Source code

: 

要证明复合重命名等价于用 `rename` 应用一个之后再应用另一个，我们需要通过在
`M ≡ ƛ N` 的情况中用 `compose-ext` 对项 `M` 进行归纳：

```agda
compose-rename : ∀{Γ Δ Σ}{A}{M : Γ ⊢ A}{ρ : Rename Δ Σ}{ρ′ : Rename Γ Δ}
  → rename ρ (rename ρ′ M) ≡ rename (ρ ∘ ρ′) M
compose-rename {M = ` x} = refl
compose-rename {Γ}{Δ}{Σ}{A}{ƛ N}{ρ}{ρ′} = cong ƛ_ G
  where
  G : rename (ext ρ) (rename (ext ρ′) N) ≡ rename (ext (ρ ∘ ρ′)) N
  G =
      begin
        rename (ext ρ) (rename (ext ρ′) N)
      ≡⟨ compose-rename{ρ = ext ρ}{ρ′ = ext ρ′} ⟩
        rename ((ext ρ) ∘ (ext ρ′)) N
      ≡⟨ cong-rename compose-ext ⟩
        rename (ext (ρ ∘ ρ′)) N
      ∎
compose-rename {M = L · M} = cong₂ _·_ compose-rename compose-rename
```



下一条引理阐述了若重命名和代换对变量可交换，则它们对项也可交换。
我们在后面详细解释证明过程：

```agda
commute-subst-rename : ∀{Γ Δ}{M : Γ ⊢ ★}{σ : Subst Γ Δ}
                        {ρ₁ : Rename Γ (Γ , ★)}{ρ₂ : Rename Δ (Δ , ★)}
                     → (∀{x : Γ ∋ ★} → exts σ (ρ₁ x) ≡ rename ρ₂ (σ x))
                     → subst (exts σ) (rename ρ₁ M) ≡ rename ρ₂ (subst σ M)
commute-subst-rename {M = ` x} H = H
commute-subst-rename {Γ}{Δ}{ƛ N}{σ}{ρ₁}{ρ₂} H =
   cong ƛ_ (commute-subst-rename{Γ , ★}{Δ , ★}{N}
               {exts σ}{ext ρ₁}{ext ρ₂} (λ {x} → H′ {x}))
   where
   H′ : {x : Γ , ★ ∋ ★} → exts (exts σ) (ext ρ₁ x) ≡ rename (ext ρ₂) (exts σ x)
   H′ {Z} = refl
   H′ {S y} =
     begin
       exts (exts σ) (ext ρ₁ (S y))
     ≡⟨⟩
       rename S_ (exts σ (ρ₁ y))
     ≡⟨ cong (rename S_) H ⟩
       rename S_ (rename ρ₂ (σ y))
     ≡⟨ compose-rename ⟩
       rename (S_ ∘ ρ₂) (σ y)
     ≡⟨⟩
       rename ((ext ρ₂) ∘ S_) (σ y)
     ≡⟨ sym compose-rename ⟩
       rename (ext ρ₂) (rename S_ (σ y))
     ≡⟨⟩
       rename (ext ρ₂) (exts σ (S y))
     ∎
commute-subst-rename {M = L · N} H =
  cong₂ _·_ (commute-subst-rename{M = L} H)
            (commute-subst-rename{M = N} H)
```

## What you will do
Only lines of the data holding the word "cong₂" go in the answer. Please copy each of them.

## Answer to this exercise
compose-rename {M = L · M} = cong₂ _·_ compose-rename compose-rename
  cong₂ _·_ (commute-subst-rename{M = L} H)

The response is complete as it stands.